これまでにもいくつか実際のインスタグラム運用事例をご紹介しましたが、ここではとくに際立った成功を収めた企業の事例をピックアップて解説します。ぜひ参考にしてください。

まず旅行会社のH.I.S.は、"旅する女子"から名づけた「タビジョ」アカウントで高い注目を集め、新規の女性ファンを増やしながら、売り上げアップにもつなげるという大きな成功を収めています。
「タビジョ」は、一般の女性ユーザーらに、旅先で撮影したお気に入り画像を「#タビジョ」で投稿してもらう参加型で運用されています。目を見はるようなアイデアには感じられない取り組みですが、旅行会社からすると"魅力"とは思わなかった撮影ポイントでの写真が人気を集めているケースが発見でき、貴重な情報となりました。
彼女たちの中で発見されたリアルな「インスタ映え」が、「私もここに行ってみたい」「こんな体験をしたい」「写真を撮りたい」と旅行への意欲を強く喚起するきっかけとなりました。これは企業側からの一方的な発信では生み出せなかった効果です。
H.I.S.では、このような「タビジョ」での反響を丁寧に検証し、営業材料やツアーの商品企画にも反映させるなど、相乗効果が生まれる運用を行っています。

次にファーストリテイリングの若年層ライン、GUの例です。親和性の高いインスタグラムを中心に、SNSマーケティングには非常に力を入れているGUですが、2014年には「GU TimeLine」という企画アカウントを設け、大きな反響を得ました。
この「GU TimeLine」では、春夏シーズンの新作として投入した150種類以上のグラフィックTシャツなどを中心に、強力なインフルエンサーとなるモデルやブロガーなどを起用してアイテムを着用してもらい、その投稿画像がデジタルカタログとして表示される仕組みを作り出しました。
その結果、公開開始直後から話題を集め14,000超のいいね!が付く投稿などもみられるようになりました。公式アカウントのフォロワーは倍増し、オンラインストアへの流入ユーザーは1.5倍に伸び、投稿画像のアイテムがあっという間に完売となるといった多大な効果が得られたとされています。ECサイトにおけるインスタグラム活用では、大いに手本としたい事例でしょう。
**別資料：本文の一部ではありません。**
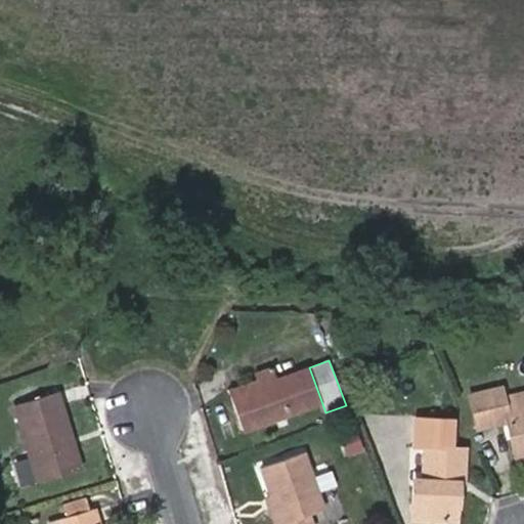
[(227,387),(230,395),(276,379),(270,365),(255,372),(256,377),(227,387)]
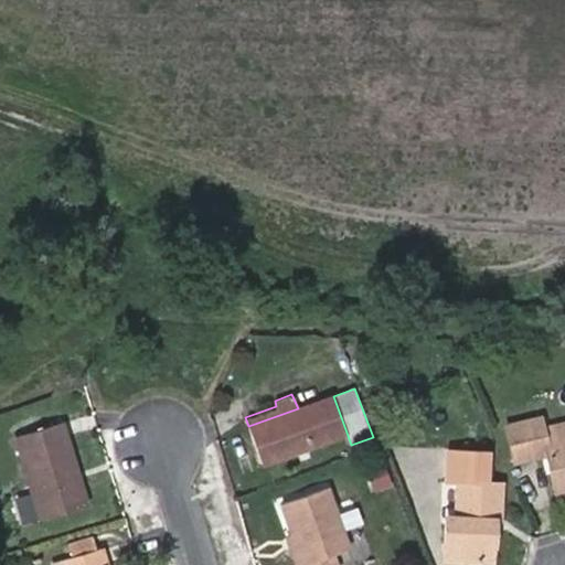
[(298,408),(248,426),(262,461),(345,429),(333,396),(298,408)]
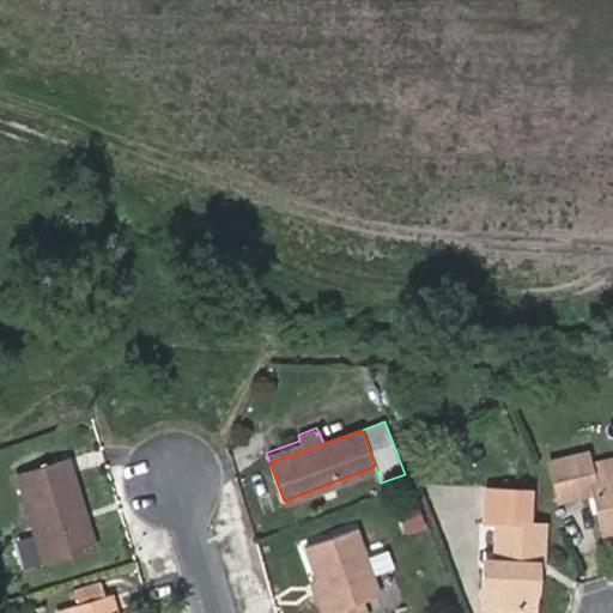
[(587,491),(594,532),(612,527),(612,457),(582,463),(580,451),(545,459),(552,497),(587,491)]
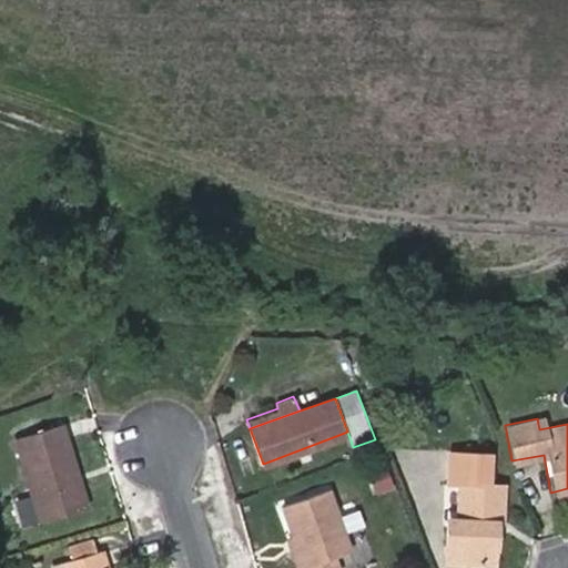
[(61,425),(17,438),(42,521),(88,508),(61,425)]
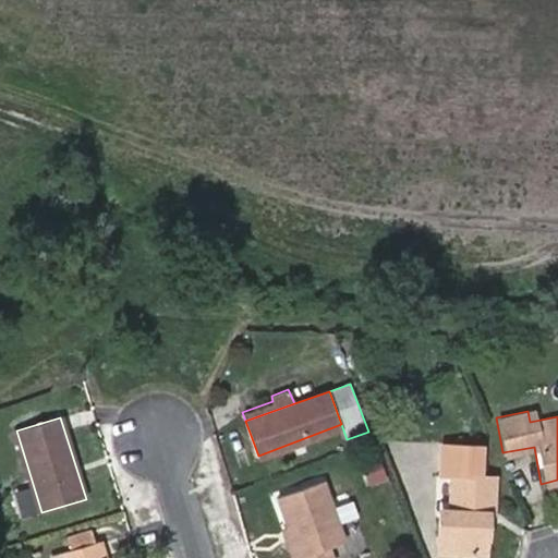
[(448,510),(438,510),(436,552),(481,553),(483,511),(490,511),(492,476),(476,475),(477,446),(441,443),(438,478),(449,480),(448,502),(448,510)]
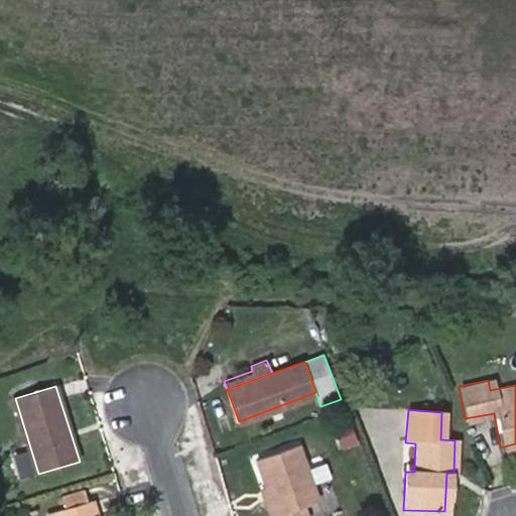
[(257,460),(267,487),(277,515),(274,515),(307,515),(304,506),(317,500),(312,485),(332,478),(327,462),(306,469),(298,445),(257,460)]
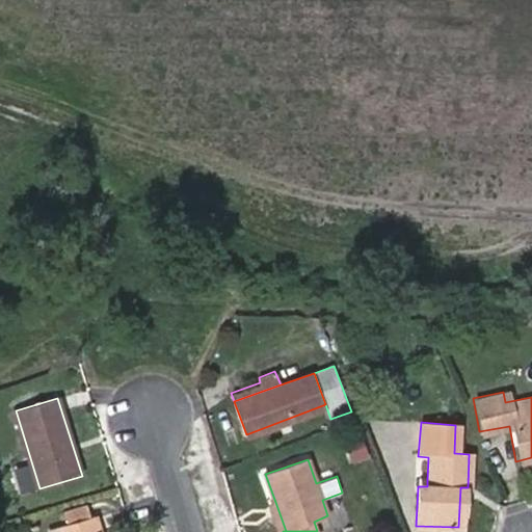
[(418,478),(418,486),(427,486),(427,479),(418,478)]
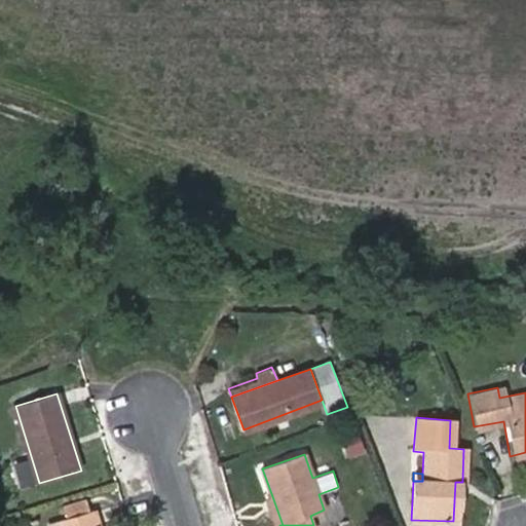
[(279,525),(283,525),(272,496),(266,498),(276,525),(279,525)]
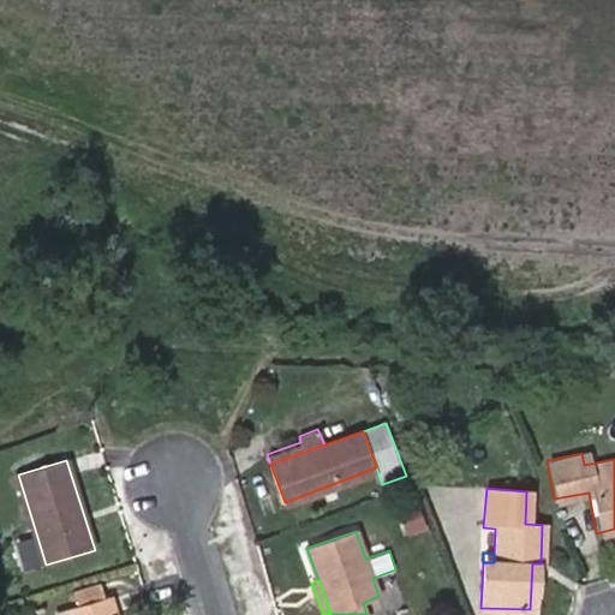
[(66,592),(71,608),(105,598),(100,583),(66,592)]
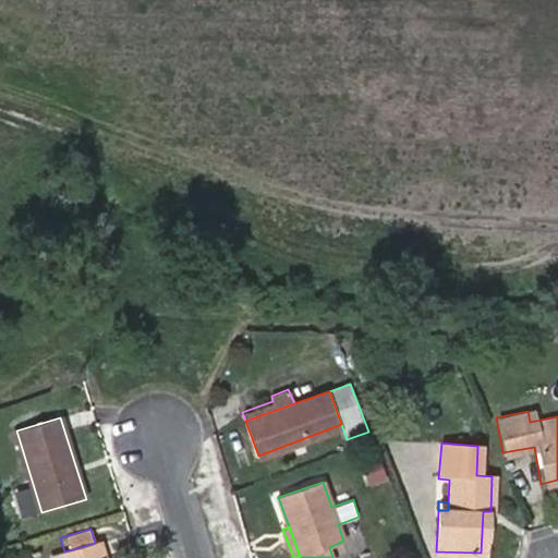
[(101,557),(106,557),(100,541),(95,543),(64,552),(51,555),(52,557),(101,557)]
江崎グリコの定番ロングセラー商品「ビスコ」は、「スマイルビスコフォトキャンペーン」と名づけたキャンペーンを実施しました。ユーザーに笑顔の子どもの画像を「わが家のビスコ坊や・ビスコ姫」として「#スマイルビスコフォト」のハッシュタグにより投稿してもらい、参加者に抽選でプレゼントや写真のページ掲載採用といった特典を付与するものとしました。
もともと「ビスコ」では、任意の写真画像データを送ると、それをビスコのロゴにのせ、オリジナルプリントとしてパッケージ化して注文者に商品送付する「スマイルビスコ」サービスを公式オンラインショップで展開していました。インスタグラムキャンペーンは、その発売6周年を記念して実施されたものです。
懐かしい素朴な味わいの商品イメージと、子どもたちの明るい笑顔がぴったりと合致して、ほっこりとした世界観をづくりに成功しました。そして世界に1つの「スマイルビスコ」作成サービスの認知拡大にも寄与し、効果の高いキャンペーンとなりました。


■まとめ

以上、インスタグラムマーケティングの運用における考え方や運用のノウハウ、成功事例などをご紹介しましたが、お役に立ちましたでしょうか。
インスタグラムは大きなコストをかけることなく、グローバルに、画像や動画という直感的なコンテンツを活用し、これまでなかなかリーチできなかった層にアプローチできる、大きな可能性を秘めたチャネルです。
ぜひご紹介したポイントを押さえ、じっくりと運用方針を策定し、インスタグラムマーケティングを展開してください。